The rickettsial species Orientia tsutsugamushi transmitted by Leptotrombidium deliense (Leptotrombidium scutel in cooler months) mites causes scrub typhus in humans [1] Typically, an acute febrile illness with rash, eschar, lymphadenopathy and organomegaly is observed. Though it is endemic in our area, [1] subdural hematoma due to scrub typhus was initially not in the diagnostic reckoning. A positive WFT and later, finding an eschar helped us. WFT, in our setting has proven to be highly specific even with titres as low as 1:80. [1] Complications by and large include acute respiratory distress syndrome (ARDS), pulmonary hemorrhage, gastrointestinal hemorrhage, meningitis, myocarditis and acute renal failure. [2]

Central nervous system involvement is generally seen in all patients, but focal neurological deficits are rare. [4] Mononuclear meningitis, meningoencephalitis, Guillain-Barre syndrome, and acute disseminated encephalomyelitis have been described. [3],[4] Vascular injuries like cerebral infarction [3] and thalamic hemorrhage [5] [thrombocytopenia and disseminated intravascular coagulation (DIC) related have also been reported. Subdural hematoma in scrub typhus has not been described previously in English literature. Hemorrhagic complications are generally due to focal or diffuse vasculitis and perivasculitis related vascular endothelial damage especially in the heart, brain, and skin, pulmonary and gastrointestinal system. [4] Thrombocytopenia, aPTT and PT could not be corrected with repeated transfusions and vitamin K for the patient to undergo surgery. Fibrinogen degradation products testing were not available at that time. Our patient was a teetotaler with negative viral markers and only had transaminases elevation, hyperbilirubinemia, and INR of 1.3-not enough to suggest a severe liver disease causing a bleeding diathesis. Hence we believe vasculitis and possibly an associated DIC due to rickettsial infection could have predisposed towards a subdural hematoma. His undrained hematoma could have led to neurological damage and death in the presence of multiorgan failure (respiratory, cardiac and hepatic). Rare complications of common illnesses occur and are easily missed by casual clinical examination and attending physicians need constant vigil.

References

1Vivekanandan M, Mani A, Priya YS, Singh AP, Jayakumar S, Purty S. Outbreak of scrub typhus in Pondicherry. J Assoc Physicians India 2010;58:24-8.
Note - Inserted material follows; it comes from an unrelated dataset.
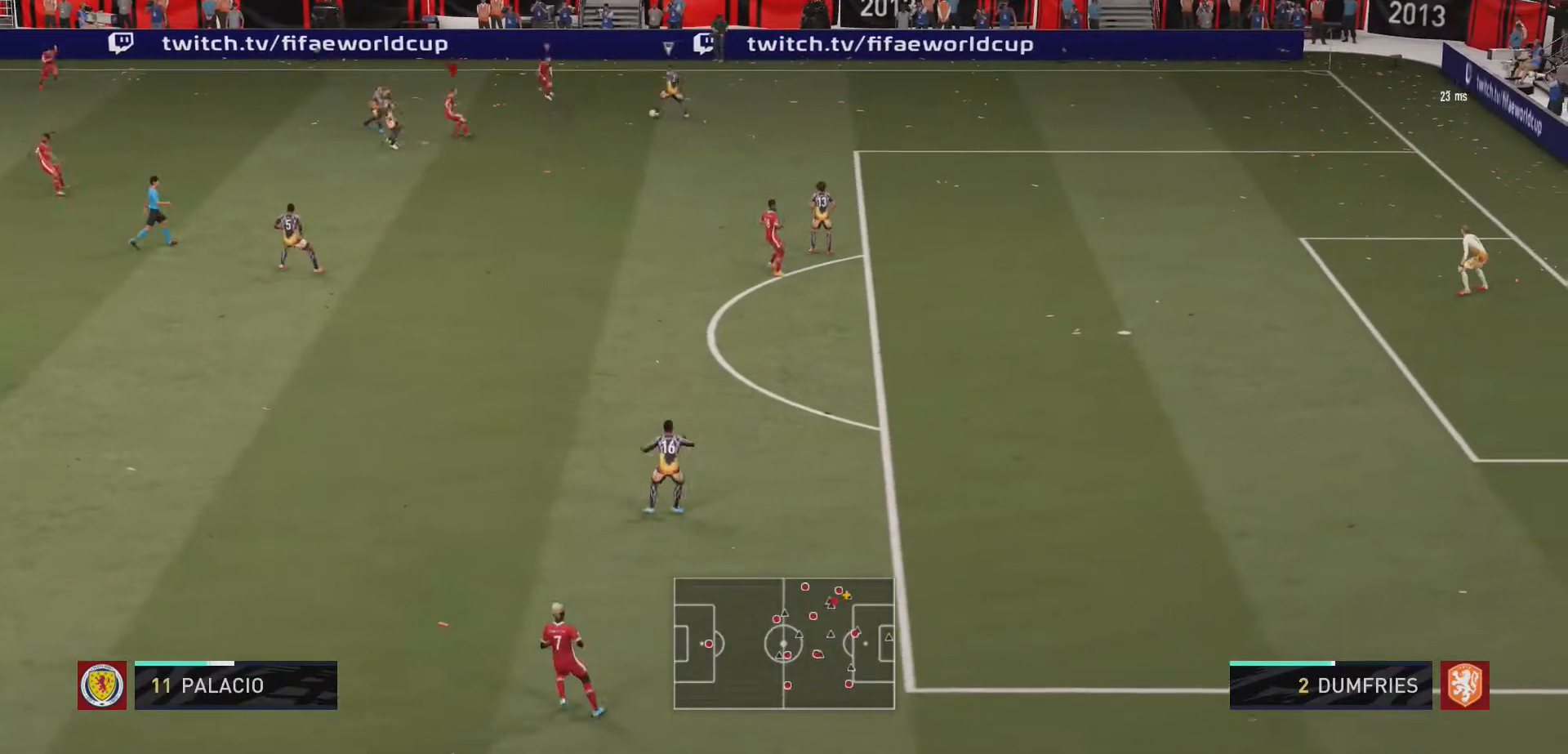
{"buttons": ["L2", "R2"], "left_stick": "down-left", "right_stick": "center", "events": [[200, "L2", "down"]]}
2Kim DE, Lee SH, Park KI, Chang KH, Roh JK. Scrub typhus encephalomyelitis with prominent focal neurologic signs. Arch Neurol 2000;57:1770-2.
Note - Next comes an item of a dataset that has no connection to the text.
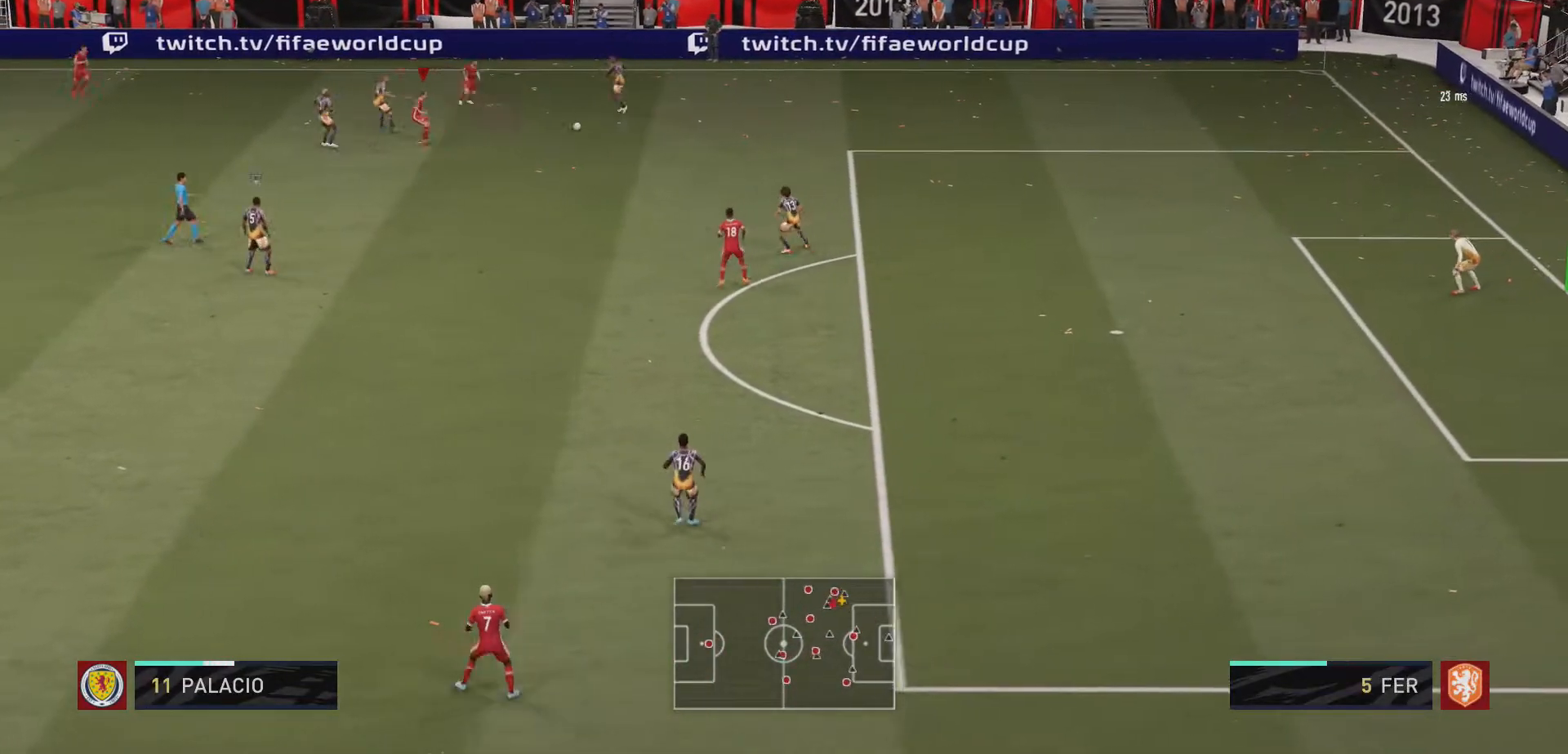
{"buttons": ["L2", "R2"], "left_stick": "down-left", "right_stick": "center", "events": []}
3Kim JH, Lee SA, Ahn TB, Yoon SS, Park KC, Chang DI, et al. Polyneuropathy and cerebral infarction complicating scrub typhus. J Clin Neurol 2008;4:36-9.
4Kim DM, Kim SW, Choi SH, Yun NR. Clinical and laboratory findings associated with severe scrub typhus. BMC Infect Dis 2010;10:108.
5Yang SH, Wang LS, Liang CC, Ho YH, Chang ET, Cheng CH. Scrub typhus Complicated by intracranial hemorrhage - A Case Report. Tzu Chi Med J 2005;17:111-4.